● 文書抜粋
気候変動によるリンゴ栽培への影響として懸念されている気象災害は、日焼け、凍霜害、着色不良、ひょう害などが挙げられる。本調査では、北海道・東北地域を対象に、リンゴ栽培における日焼け及び凍霜害についての将来予測を行った。その結果、日焼けについては北海道・東北全域で日焼けリスク発生日数が増加する傾向があり、21世紀末の気候シナリオ(RCP8.5)では、日焼けリスク発生日数が最大で10日以上となる地点があることが分かった。凍霜害の影響予測結果は北海道・東北全域で増減傾向は一様ではなく、増加する地域がある一方、減少する地域があることが示唆された。これらの影響に対する適応策を検討し、日焼けに対しては被覆資材や細霧冷房装置の使用、凍霜害に対しては防霜ファンの使用や燃焼法などが有効であることを確認した。

背景・目的

気候変動による気温上昇等により、北海道・東北地域においてリンゴ果実の日焼け、凍霜害、着色不良、ひょう害など、気象災害の増加傾向がみられる。今後さらに気温上昇が進むことにより、気象災害の被害が増加し、リンゴの品質・収穫量に大きな影響を及ぼす可能性がある。

● 提供データ
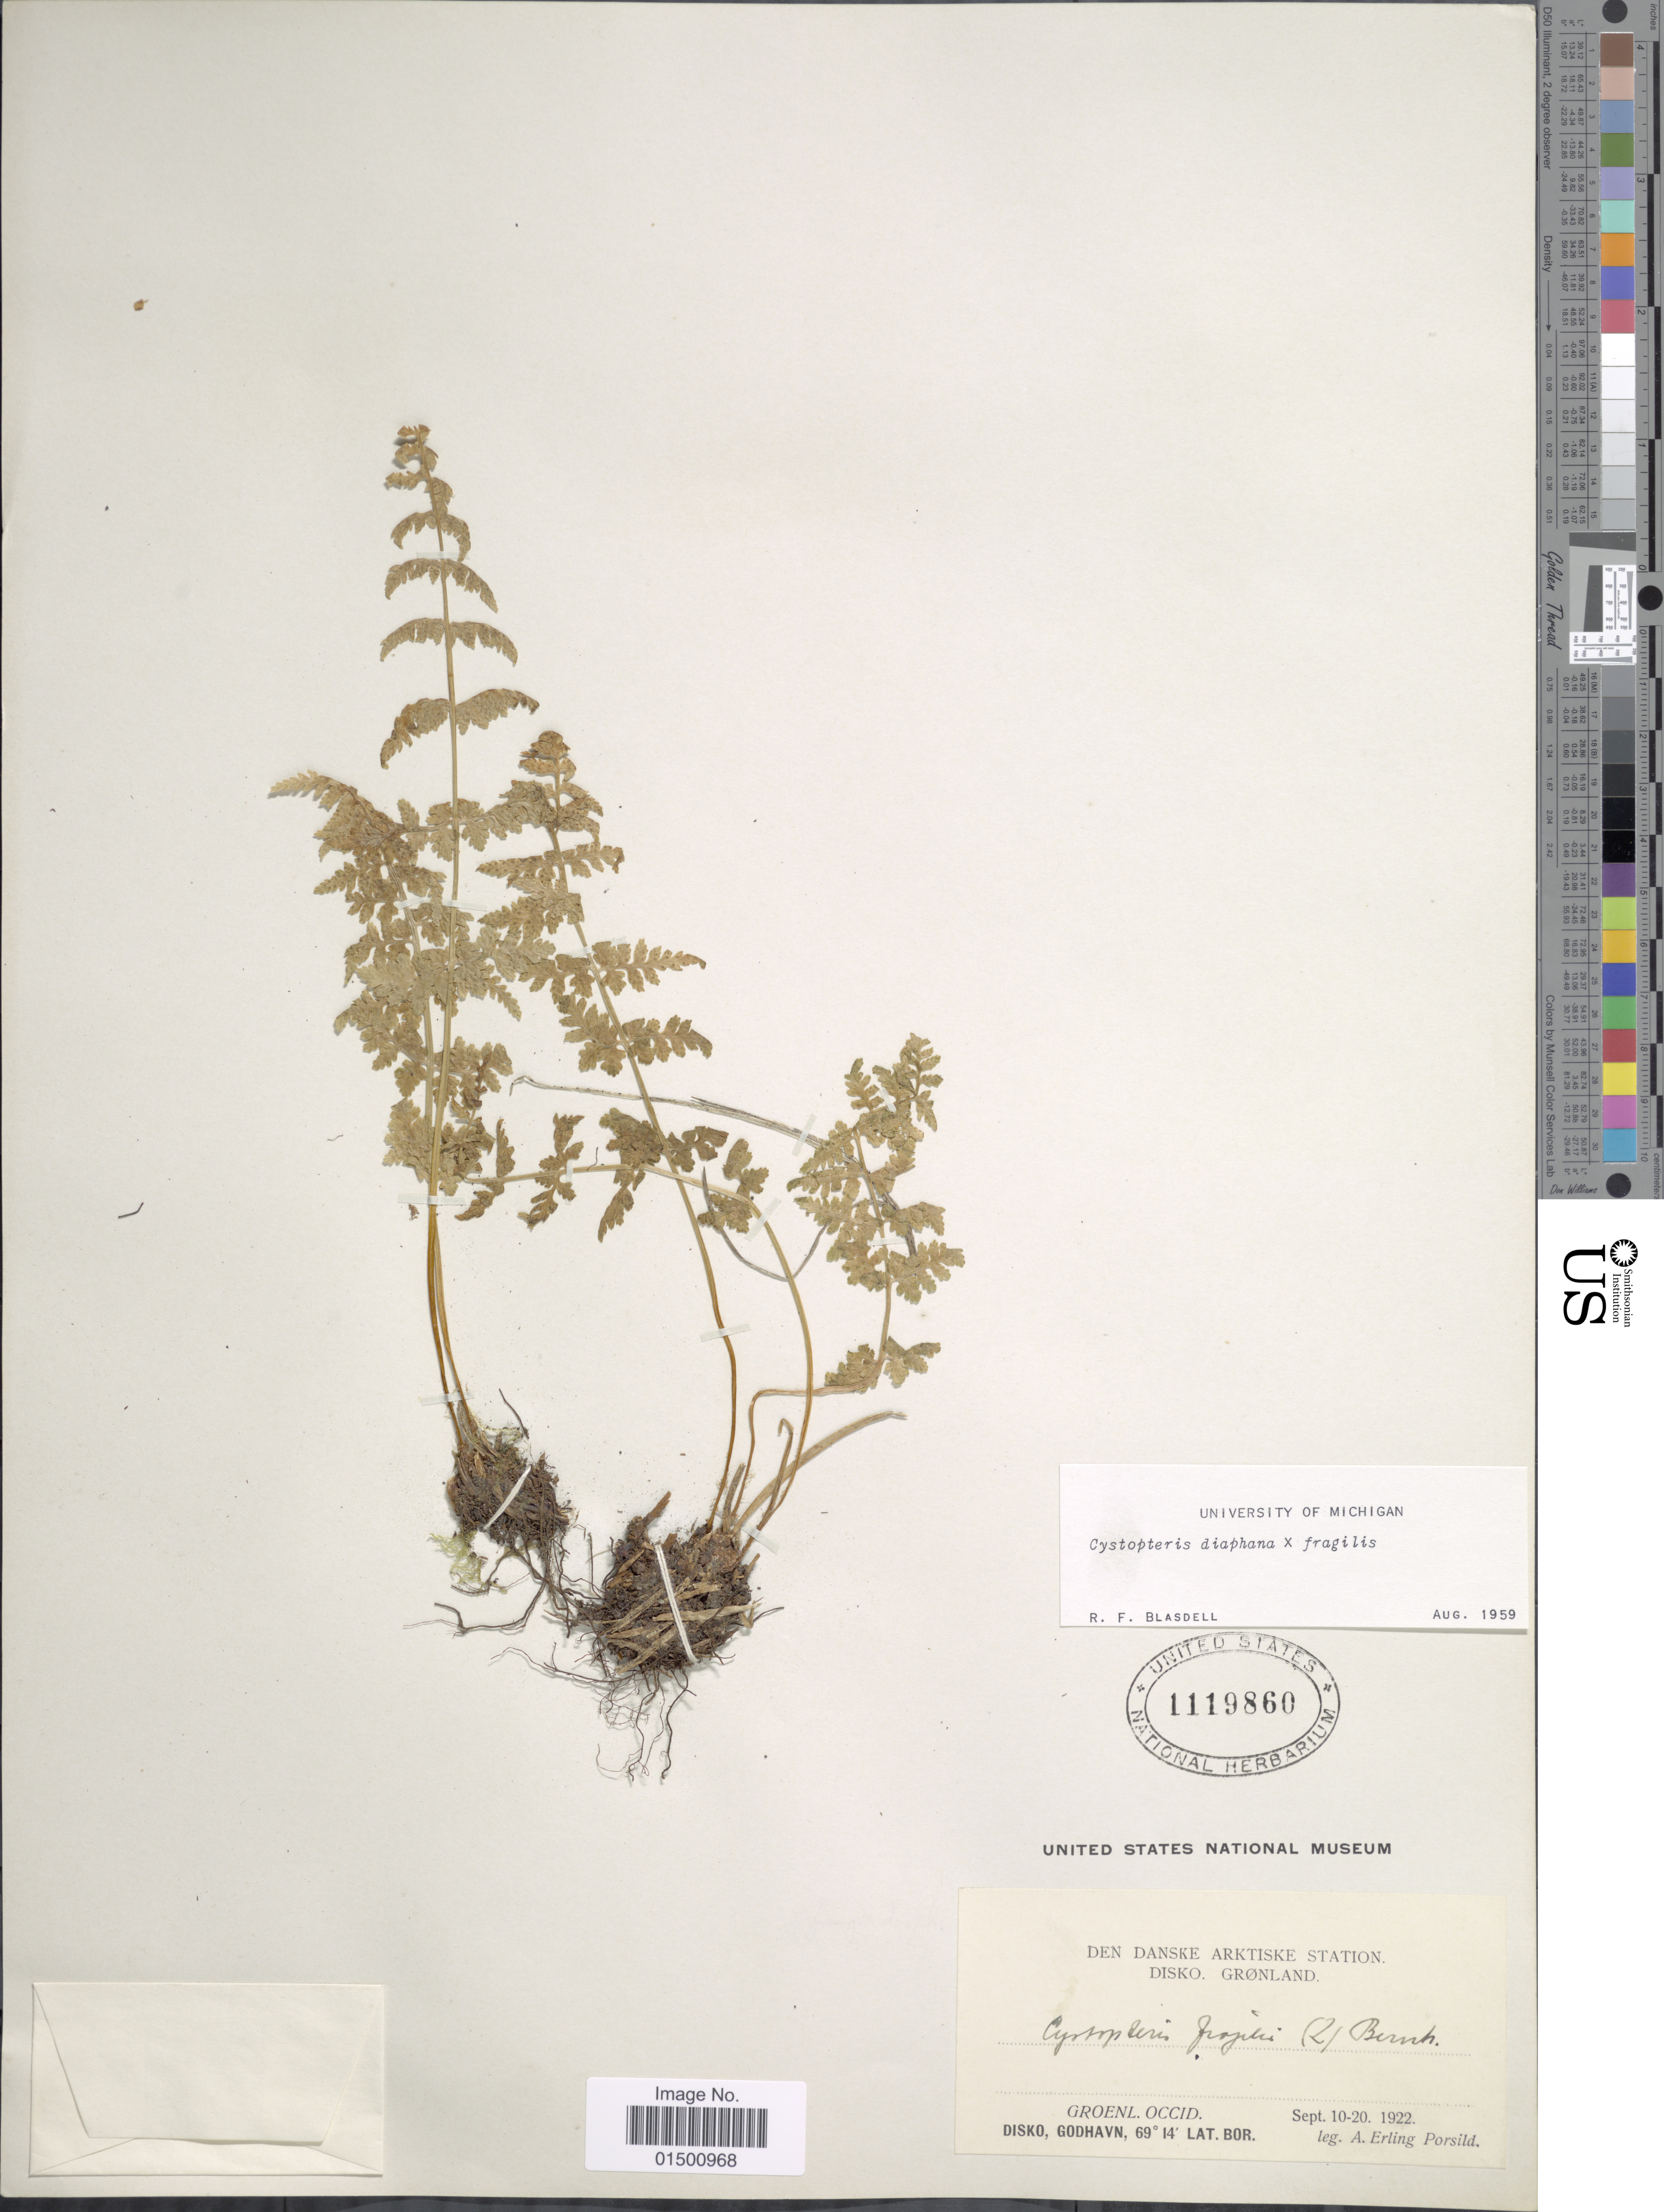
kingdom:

● 作業指示
リンゴ栽培の文書のうち、「気候変動によるリンゴ栽培への」の語を含む箇所から始め、「が有効であることを確認した。」の語の後で止めて、その範囲を一字一句違えずに書き写してください。 各行は、リンゴ栽培の文書とは別個の資料です。

● 解答
気候変動によるリンゴ栽培への影響として懸念されている気象災害は、日焼け、凍霜害、着色不良、ひょう害などが挙げられる。本調査では、北海道・東北地域を対象に、リンゴ栽培における日焼け及び凍霜害についての将来予測を行った。その結果、日焼けについては北海道・東北全域で日焼けリスク発生日数が増加する傾向があり、21世紀末の気候シナリオ(RCP8.5)では、日焼けリスク発生日数が最大で10日以上となる地点があることが分かった。凍霜害の影響予測結果は北海道・東北全域で増減傾向は一様ではなく、増加する地域がある一方、減少する地域があることが示唆された。これらの影響に対する適応策を検討し、日焼けに対しては被覆資材や細霧冷房装置の使用、凍霜害に対しては防霜ファンの使用や燃焼法などが有効であることを確認した。